In the data below, find the line containing "(outputformat 1)", then set down that line and every later line up to and including the line containing "144.509284 92.7 180))", exactly.

Data extracted from a collection
/---

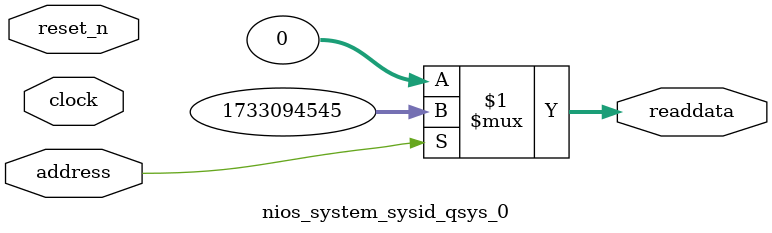
<source format=v>



// synthesis translate_off
`timescale 1ns / 1ps
// synthesis translate_on

// turn off superfluous verilog processor warnings 
// altera message_level Level1 
// altera message_off 10034 10035 10036 10037 10230 10240 10030 

module nios_system_sysid_qsys_0 (
               // inputs:
                address,
                clock,
                reset_n,

               // outputs:
                readdata
             )
;

  output  [ 31: 0] readdata;
  input            address;
  input            clock;
  input            reset_n;

  wire    [ 31: 0] readdata;
  //control_slave, which is an e_avalon_slave
  assign readdata = address ? 1733094545 : 0;

endmodule



</source>
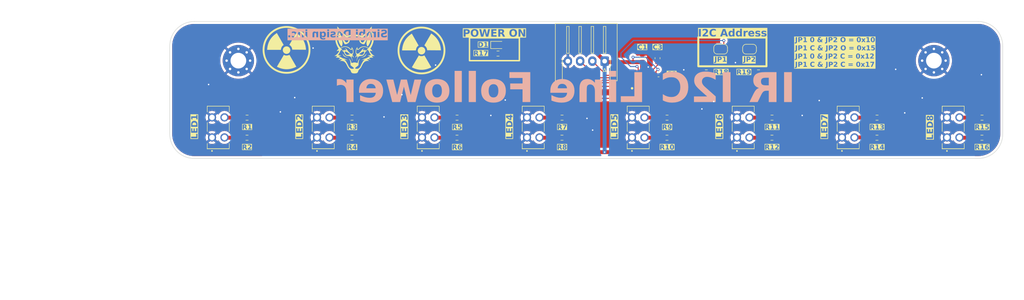
<source format=kicad_pcb>
(kicad_pcb
	(version 20240108)
	(generator "pcbnew")
	(generator_version "8.0")
	(general
		(thickness 1.6)
		(legacy_teardrops no)
	)
	(paper "A4")
	(layers
		(0 "F.Cu" signal)
		(31 "B.Cu" power)
		(32 "B.Adhes" user "B.Adhesive")
		(33 "F.Adhes" user "F.Adhesive")
		(34 "B.Paste" user)
		(35 "F.Paste" user)
		(36 "B.SilkS" user "B.Silkscreen")
		(37 "F.SilkS" user "F.Silkscreen")
		(38 "B.Mask" user)
		(39 "F.Mask" user)
		(40 "Dwgs.User" user "User.Drawings")
		(44 "Edge.Cuts" user)
		(45 "Margin" user)
		(46 "B.CrtYd" user "B.Courtyard")
		(47 "F.CrtYd" user "F.Courtyard")
		(48 "B.Fab" user)
		(49 "F.Fab" user)
	)
	(setup
		(stackup
			(layer "F.SilkS"
				(type "Top Silk Screen")
				(color "White")
			)
			(layer "F.Paste"
				(type "Top Solder Paste")
			)
			(layer "F.Mask"
				(type "Top Solder Mask")
				(color "Black")
				(thickness 0.01)
			)
			(layer "F.Cu"
				(type "copper")
				(thickness 0.035)
			)
			(layer "dielectric 1"
				(type "core")
				(thickness 1.51)
				(material "FR4")
				(epsilon_r 4.5)
				(loss_tangent 0.02)
			)
			(layer "B.Cu"
				(type "copper")
				(thickness 0.035)
			)
			(layer "B.Mask"
				(type "Bottom Solder Mask")
				(color "Black")
				(thickness 0.01)
			)
			(layer "B.Paste"
				(type "Bottom Solder Paste")
			)
			(layer "B.SilkS"
				(type "Bottom Silk Screen")
				(color "White")
			)
			(copper_finish "None")
			(dielectric_constraints no)
		)
		(pad_to_mask_clearance 0)
		(allow_soldermask_bridges_in_footprints no)
		(pcbplotparams
			(layerselection 0x00010fc_ffffffff)
			(plot_on_all_layers_selection 0x0000000_00000000)
			(disableapertmacros no)
			(usegerberextensions no)
			(usegerberattributes yes)
			(usegerberadvancedattributes yes)
			(creategerberjobfile yes)
			(dashed_line_dash_ratio 12.000000)
			(dashed_line_gap_ratio 3.000000)
			(svgprecision 4)
			(plotframeref no)
			(viasonmask no)
			(mode 1)
			(useauxorigin no)
			(hpglpennumber 1)
			(hpglpenspeed 20)
			(hpglpendiameter 15.000000)
			(pdf_front_fp_property_popups yes)
			(pdf_back_fp_property_popups yes)
			(dxfpolygonmode yes)
			(dxfimperialunits yes)
			(dxfusepcbnewfont yes)
			(psnegative no)
			(psa4output no)
			(plotreference yes)
			(plotvalue yes)
			(plotfptext yes)
			(plotinvisibletext no)
			(sketchpadsonfab no)
			(subtractmaskfromsilk no)
			(outputformat 1)
			(mirror no)
			(drillshape 1)
			(scaleselection 1)
			(outputdirectory "")
		)
	)
	(net 0 "")
	(net 1 "Net-(U1-DECAP)")
	(net 2 "Net-(JP1-A)")
	(net 3 "unconnected-(U1-NC-Pad12)")
	(net 4 "GND")
	(net 5 "Net-(LED1-A)")
	(net 6 "Net-(LED2-A)")
	(net 7 "Net-(LED3-A)")
	(net 8 "Net-(LED4-A)")
	(net 9 "Net-(LED5-A)")
	(net 10 "Net-(LED6-A)")
	(net 11 "Net-(LED7-A)")
	(net 12 "Net-(LED8-A)")
	(net 13 "/AIN6")
	(net 14 "/AIN2")
	(net 15 "/AIN7")
	(net 16 "/AIN0")
	(net 17 "/AIN4")
	(net 18 "/AIN3")
	(net 19 "/AIN5")
	(net 20 "/AIN1")
	(net 21 "+3.3V")
	(net 22 "/SDA")
	(net 23 "/SCL")
	(net 24 "Net-(JP1-B)")
	(net 25 "Net-(D1-K)")
	(net 26 "Net-(JP2-A)")
	(footprint "Resistor_SMD:R_0603_1608Metric" (layer "F.Cu") (at 208.794997 92.7 180))
	(footprint "SamacSys_Parts:ITR9909" (layer "F.Cu") (at 73.074287 96.75 -90))
	(footprint "Capacitor_SMD:C_0603_1608Metric" (layer "F.Cu") (at 160.9 80.55 90))
	(footprint "Jumper:SolderJumper-2_P1.3mm_Open_RoundedPad1.0x1.5mm" (layer "F.Cu") (at 176.875 78.7 180))
	(footprint "Connector_JST:JST_XH_S4B-XH-A-1_1x04_P2.50mm_Horizontal" (layer "F.Cu") (at 153.2 81.15 180))
	(footprint "Resistor_SMD:R_0603_1608Metric" (layer "F.Cu") (at 144.509284 92.7 180))
	(footprint "Resistor_SMD:R_0603_1608Metric" (layer "F.Cu") (at 187.352142 96.8 180))
	(footprint "SamacSys_Parts:QFN50P300X300X80-17N-D" (layer "F.Cu") (at 160.3 84.8 90))
	(footprint "Capacitor_SMD:C_0603_1608Metric" (layer "F.Cu") (at 164 80.55 90))
	(footprint "Resistor_SMD:R_0603_1608Metric" (layer "F.Cu") (at 173.95 83.45))
	(footprint "Jumper:SolderJumper-2_P1.3mm_Open_RoundedPad1.0x1.5mm" (layer "F.Cu") (at 182.775 78.7 180))
	(footprint "SamacSys_Parts:ITR9909" (layer "F.Cu") (at 137.36 96.75 -90))
	(footprint "SamacSys_Parts:ITR9909" (layer "F.Cu") (at 180.217142 96.75 -90))
	(footprint "Resistor_SMD:R_0603_1608Metric" (layer "F.Cu") (at 123.080713 92.7 180))
	(footprint "Resistor_SMD:R_0603_1608Metric" (layer "F.Cu") (at 80.223571 92.7 180))
	(footprint "LED_SMD:LED_0603_1608Metric" (layer "F.Cu") (at 131.4375 77.85))
	(footprint "SamacSys_Parts:ITR9909" (layer "F.Cu") (at 223.074287 96.75 -90))
	(footprint "Resistor_SMD:R_0603_1608Metric" (layer "F.Cu") (at 184.6 83.45))
	(footprint "MountingHole:MountingHole_3.2mm_M3_Pad_Via" (layer "F.Cu") (at 220.4 81.05))
	(footprint "Resistor_SMD:R_0603_1608Metric" (layer "F.Cu") (at 165.923571 96.8 180))
	(footprint "SamacSys_Parts:ITR9909" (layer "F.Cu") (at 94.502858 96.75 -90))
	(footprint "Resistor_SMD:R_0603_1608Metric" (layer "F.Cu") (at 165.937855 92.7 180))
	(footprint "Resistor_SMD:R_0603_1608Metric" (layer "F.Cu") (at 187.366426 92.7 180))
	(footprint "Resistor_SMD:R_0603_1608Metric" (layer "F.Cu") (at 230.223571 92.7 180))
	(footprint "Resistor_SMD:R_0603_1608Metric" (layer "F.Cu") (at 101.652142 92.7 180))
	(footprint "SamacSys_Parts:ITR9909"
		(layer "F.Cu")
		(uuid "ccb63037-6834-4e20-9446-22c30c83680d")
		(at 201.645713 96.75 -90)
		(descr "ITR9909-3")
		(tags "LED")
		(property "Reference" "LED7"
			(at -2.2 3.5 90)
			(layer "F.SilkS" knockout)
			(uuid "b165e849-78cd-4a62-ba5c-0678621c4ca5")
			(effects
				(font
					(face "Monaspace Krypton ExtraBold")
					(size 1.27 1.27)
					(thickness 0.254)
				)
			)
			(render_cache "LED7" 90
				(polygon
					(pts
						(xy 198.672763 96.600034) (xy 198.672763 95.791683) (xy 198.432056 95.765007) (xy 198.432056 96.307527)
						(xy 197.382379 96.307527) (xy 197.382379 96.600034)
					)
				)
				(polygon
					(pts
						(xy 198
... [552864 chars truncated]
</source>
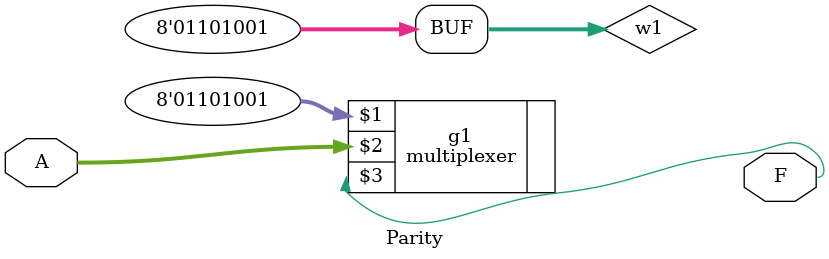
<source format=v>
`timescale 1ns / 1ps
module Parity(
    input [2:0] A,
    output F
    );

    wire [7:0] w1;
    assign w1 = 8'b0110_1001;
    multiplexer g1(w1,A,F);


endmodule

</source>
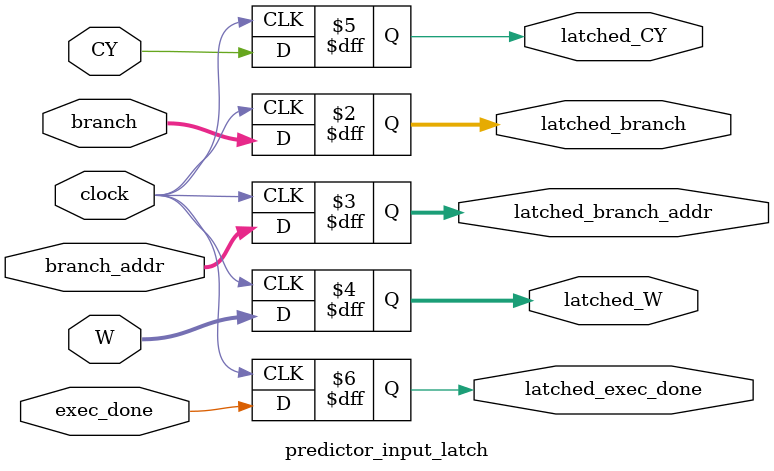
<source format=v>
module predictor_input_latch (	input [13:0]	branch,
											input [10:0]	branch_addr,
											input [15:0]	W,
											input				CY,
											input				exec_done,
											input				clock,
											output reg [13:0]	latched_branch,
											output reg [10:0] latched_branch_addr,
											output reg [15:0]	latched_W,
											output reg			latched_CY,
											output reg 			latched_exec_done);
											
	always @ (posedge clock) begin
		latched_branch <= branch;
		latched_branch_addr <= branch_addr;
		latched_W <= W;
		latched_CY <= CY;
		latched_exec_done <= exec_done;
	end
	
endmodule
</source>
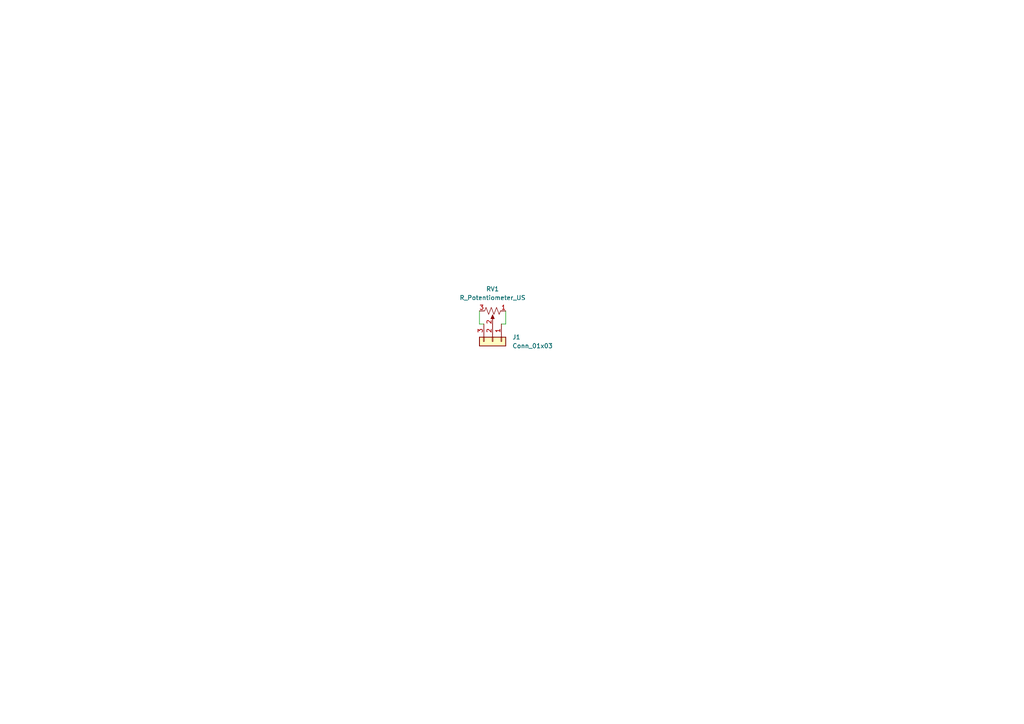
<source format=kicad_sch>
(kicad_sch (version 20230121) (generator eeschema)

  (uuid 84d53b06-6a70-49ca-a065-5ef81c32b72a)

  (paper "A4")

  


  (wire (pts (xy 139.065 93.98) (xy 139.065 90.17))
    (stroke (width 0) (type default))
    (uuid 18c6f722-488f-4d34-957f-87ec480b27b2)
  )
  (wire (pts (xy 146.685 93.98) (xy 146.685 90.17))
    (stroke (width 0) (type default))
    (uuid 26a06a22-f8ac-4bc5-9c97-d2a26728b6ab)
  )
  (wire (pts (xy 145.415 93.98) (xy 146.685 93.98))
    (stroke (width 0) (type default))
    (uuid 84c6c4dc-34b2-4752-9120-75833751a1e4)
  )
  (wire (pts (xy 140.335 93.98) (xy 139.065 93.98))
    (stroke (width 0) (type default))
    (uuid ab36cf5e-74a6-4e9a-b3bd-8776351b9b1d)
  )

  (symbol (lib_id "Device:R_Potentiometer_US") (at 142.875 90.17 270) (unit 1)
    (in_bom yes) (on_board yes) (dnp no) (fields_autoplaced)
    (uuid 176cd5ff-e1c5-47f0-87e0-d54d61922baa)
    (property "Reference" "RV1" (at 142.875 83.82 90)
      (effects (font (size 1.27 1.27)))
    )
    (property "Value" "R_Potentiometer_US" (at 142.875 86.36 90)
      (effects (font (size 1.27 1.27)))
    )
    (property "Footprint" "Potentiometer_THT:Potentiometer_Alpha_RD901F-40-00D_Single_Vertical" (at 142.875 90.17 0)
      (effects (font (size 1.27 1.27)) hide)
    )
    (property "Datasheet" "~" (at 142.875 90.17 0)
      (effects (font (size 1.27 1.27)) hide)
    )
    (pin "3" (uuid 858d08b4-db15-4330-9e14-ac889aea630a))
    (pin "1" (uuid a5456e95-226d-43bd-8946-ef560f5cb78a))
    (pin "2" (uuid 2221be19-d213-4d0c-bbbd-974129bbdc45))
    (instances
      (project "spring_expander"
        (path "/84d53b06-6a70-49ca-a065-5ef81c32b72a"
          (reference "RV1") (unit 1)
        )
      )
    )
  )

  (symbol (lib_id "Connector_Generic:Conn_01x03") (at 142.875 99.06 270) (unit 1)
    (in_bom yes) (on_board yes) (dnp no) (fields_autoplaced)
    (uuid 98aee37f-98d3-456d-8022-73f7a34514d9)
    (property "Reference" "J1" (at 148.59 97.79 90)
      (effects (font (size 1.27 1.27)) (justify left))
    )
    (property "Value" "Conn_01x03" (at 148.59 100.33 90)
      (effects (font (size 1.27 1.27)) (justify left))
    )
    (property "Footprint" "Connector_PinHeader_2.54mm:PinHeader_1x03_P2.54mm_Horizontal" (at 142.875 99.06 0)
      (effects (font (size 1.27 1.27)) hide)
    )
    (property "Datasheet" "~" (at 142.875 99.06 0)
      (effects (font (size 1.27 1.27)) hide)
    )
    (pin "3" (uuid 856b88b2-87d4-4156-8ac2-8d5eeb0206c1))
    (pin "1" (uuid 65c4c101-8574-480f-bc66-5add7e1d1eab))
    (pin "2" (uuid 93d44140-30bd-404d-8557-7985a363ed80))
    (instances
      (project "spring_expander"
        (path "/84d53b06-6a70-49ca-a065-5ef81c32b72a"
          (reference "J1") (unit 1)
        )
      )
    )
  )

  (sheet_instances
    (path "/" (page "1"))
  )
)

</source>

\---

### [SOLUTION FOR THIS PROBLEM]
			(outputformat 1)
			(mirror no)
			(drillshape 1)
			(scaleselection 1)
			(outputdirectory "")
		)
	)
	(net 0 "")
	(net 1 "Net-(U1-DECAP)")
	(net 2 "Net-(JP1-A)")
	(net 3 "unconnected-(U1-NC-Pad12)")
	(net 4 "GND")
	(net 5 "Net-(LED1-A)")
	(net 6 "Net-(LED2-A)")
	(net 7 "Net-(LED3-A)")
	(net 8 "Net-(LED4-A)")
	(net 9 "Net-(LED5-A)")
	(net 10 "Net-(LED6-A)")
	(net 11 "Net-(LED7-A)")
	(net 12 "Net-(LED8-A)")
	(net 13 "/AIN6")
	(net 14 "/AIN2")
	(net 15 "/AIN7")
	(net 16 "/AIN0")
	(net 17 "/AIN4")
	(net 18 "/AIN3")
	(net 19 "/AIN5")
	(net 20 "/AIN1")
	(net 21 "+3.3V")
	(net 22 "/SDA")
	(net 23 "/SCL")
	(net 24 "Net-(JP1-B)")
	(net 25 "Net-(D1-K)")
	(net 26 "Net-(JP2-A)")
	(footprint "Resistor_SMD:R_0603_1608Metric" (layer "F.Cu") (at 208.794997 92.7 180))
	(footprint "SamacSys_Parts:ITR9909" (layer "F.Cu") (at 73.074287 96.75 -90))
	(footprint "Capacitor_SMD:C_0603_1608Metric" (layer "F.Cu") (at 160.9 80.55 90))
	(footprint "Jumper:SolderJumper-2_P1.3mm_Open_RoundedPad1.0x1.5mm" (layer "F.Cu") (at 176.875 78.7 180))
	(footprint "Connector_JST:JST_XH_S4B-XH-A-1_1x04_P2.50mm_Horizontal" (layer "F.Cu") (at 153.2 81.15 180))
	(footprint "Resistor_SMD:R_0603_1608Metric" (layer "F.Cu") (at 144.509284 92.7 180))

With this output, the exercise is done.